Copy the forum thread below on subtracting one group from another in Pig, reproducing it word for word.

Document segment
┌────────
Search code examples
apache-pigcomm

basic PIG issue - subtract a group from an other


I would like to subtract a group from an other on PIG. I would like to do exactly the same what "comm -23" command is doing on bash, but I can't find any documentation about that on the internet.

So for example: GROUP A is: 1 2 3 4 5 6

GROUP B is: 3 4 5 6 7

And the output, that i need is: GROUP A - GROUP B: 1 2


Solution

  • As WinnieNicklaus suggested, DataFu is a good resource. I wrote the SetDifference UDF for exactly this use case. Assuming you are working with bags, this will work for your use case.

    Example from the documentation:

    define SetDifference datafu.pig.sets.SetDifference();
    
    -- input:
    -- ({(1),(2),(3),(4),(5),(6)},{(3),(4)})
    input = LOAD 'input' AS (B1:bag{T:tuple(val:int)},B2:bag{T:tuple(val:int)});
    
    input = FOREACH input {
      B1 = ORDER B1 BY val ASC;
      B2 = ORDER B2 BY val ASC;
    
      -- output:
      -- ({(1),(2),(5),(6)})
      GENERATE SetDifference(B1,B2);
    }
└────────
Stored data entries
┌────────
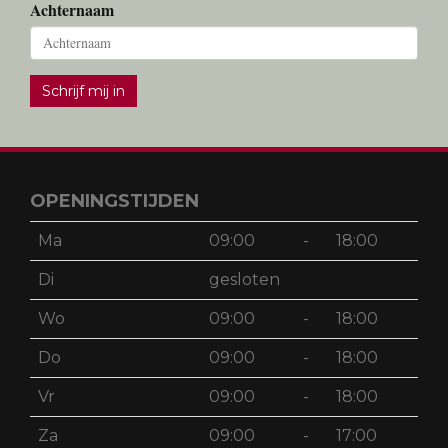
Achternaam
Schrijf mij in
OPENINGSTIJDEN
Ma
09:00
-
18:00
Di
gesloten
Wo
09:00
-
18:00
Do
09:00
-
18:00
Vr
09:00
-
18:00
Za
09:00
-
17:00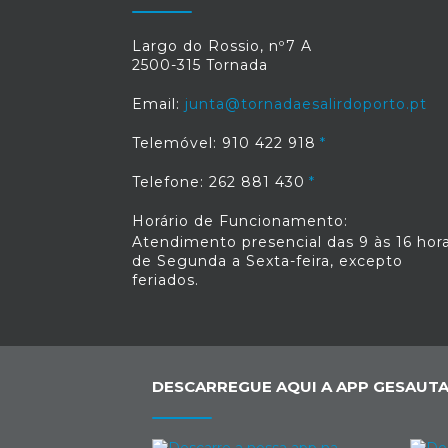
Largo do Rossio, nº7 A
2500-315 Tornada
Email:
junta@tornadaesalirdoporto.pt
Telemóvel: 910 422 918
Telefone: 262 881 430
Horário de Funcionamento:
Atendimento presencial das 9 às 16 hora
de Segunda a Sexta-feira, excepto
feriados.
DESCARREGUE AQUI A APP GESAUTA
└────────
Reply
Search code examples
apache-pigcomm

basic PIG issue - subtract a group from an other


I would like to subtract a group from an other on PIG. I would like to do exactly the same what "comm -23" command is doing on bash, but I can't find any documentation about that on the internet.

So for example: GROUP A is: 1 2 3 4 5 6

GROUP B is: 3 4 5 6 7

And the output, that i need is: GROUP A - GROUP B: 1 2


Solution

  • As WinnieNicklaus suggested, DataFu is a good resource. I wrote the SetDifference UDF for exactly this use case. Assuming you are working with bags, this will work for your use case.

    Example from the documentation:

    define SetDifference datafu.pig.sets.SetDifference();
    
    -- input:
    -- ({(1),(2),(3),(4),(5),(6)},{(3),(4)})
    input = LOAD 'input' AS (B1:bag{T:tuple(val:int)},B2:bag{T:tuple(val:int)});
    
    input = FOREACH input {
      B1 = ORDER B1 BY val ASC;
      B2 = ORDER B2 BY val ASC;
    
      -- output:
      -- ({(1),(2),(5),(6)})
      GENERATE SetDifference(B1,B2);
    }